During the study, two groups of participants took part in a 16-week diet which cut calorie intake by one-third.
One group kept up the diet continuously for 16 weeks while the other maintained the diet for two weeks, then broke from the diet for two weeks eating simply to keep their weight stable, and repeated this cycle for 30 weeks in total to ensure 16 weeks of dieting.
Those in the intermittent diet group not only lost more weight, but also gained less weight after the trial finished. The intermittent diet group maintained an average weight loss of 8kg more than the continuous diet group, six months after the end of the diet.
Dieting altered a series of biological processes in the body, which led to slower weight loss, and possibly weight gain. This is according to Professor Nuala Byrne, Head of the University of Tasmania's School of Health Sciences, who led the study with a team of collaborators from the Queensland University of Technology and the University of Sydney.

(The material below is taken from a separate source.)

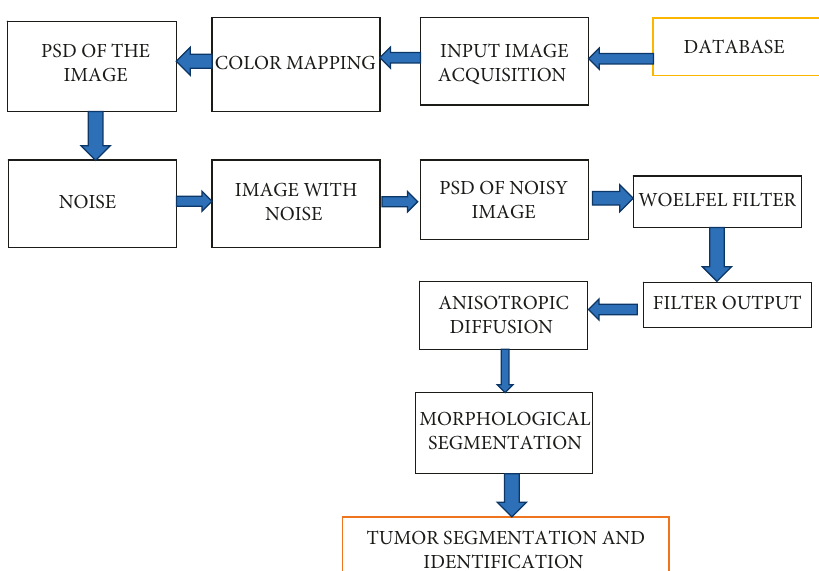
Figure 1: Block diagram for medical image denoising via Woelfel image noise filter.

“When we reduce our energy (food) intake during dieting, resting metabolism decreases to a greater extent than expected – a phenomenon termed ‘adaptive thermogenesis’ – making weight loss harder to achieve,” Byrne says.
“This ‘famine reaction,’ a survival mechanism which helped humans to survive as a species when food supply was inconsistent in millennia past, is now contributing to our growing waistlines when the food supply is readily available.”

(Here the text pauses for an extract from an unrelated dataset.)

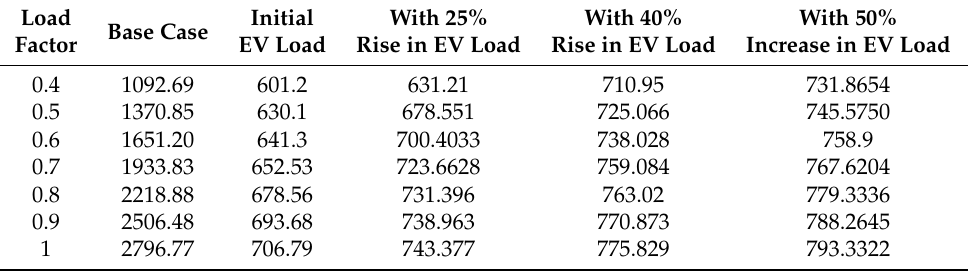
Table 15. Impact on the reactive power (kVAr) consumed from SS in the 69-bus radial DST.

Byrne says while researchers in the past had shown that as dieting continued weight loss became more difficult, this latest MATADOR (Minimizing Adaptive Thermogenesis And Deactivating Obesity Rebound) study looked more closely at ways to lessen the “famine response” and improve weight loss success.
However, Byrne adds that while this two-week intermittent diet proved to be a more successful means of weight loss compared with continuous dieting, other popular diets which include cycles of several days of fasting and feasting are not any more effective that continuous dieting.
“There is a growing body of research which has shown that diets which use one to seven-day periods of complete or partial fasting , alternated with ad libitum food intake, are not more effective for weight loss than conventional continuous dieting,” Byrne says. “It seems that the 'breaks' from dieting we have used in this study may be critical to the success of this approach.”
“While further investigations are needed around this intermittent dieting approach, findings from this study provide preliminary support for the model as a superior alternative to continuous dieting for weight loss,” Byrne concludes.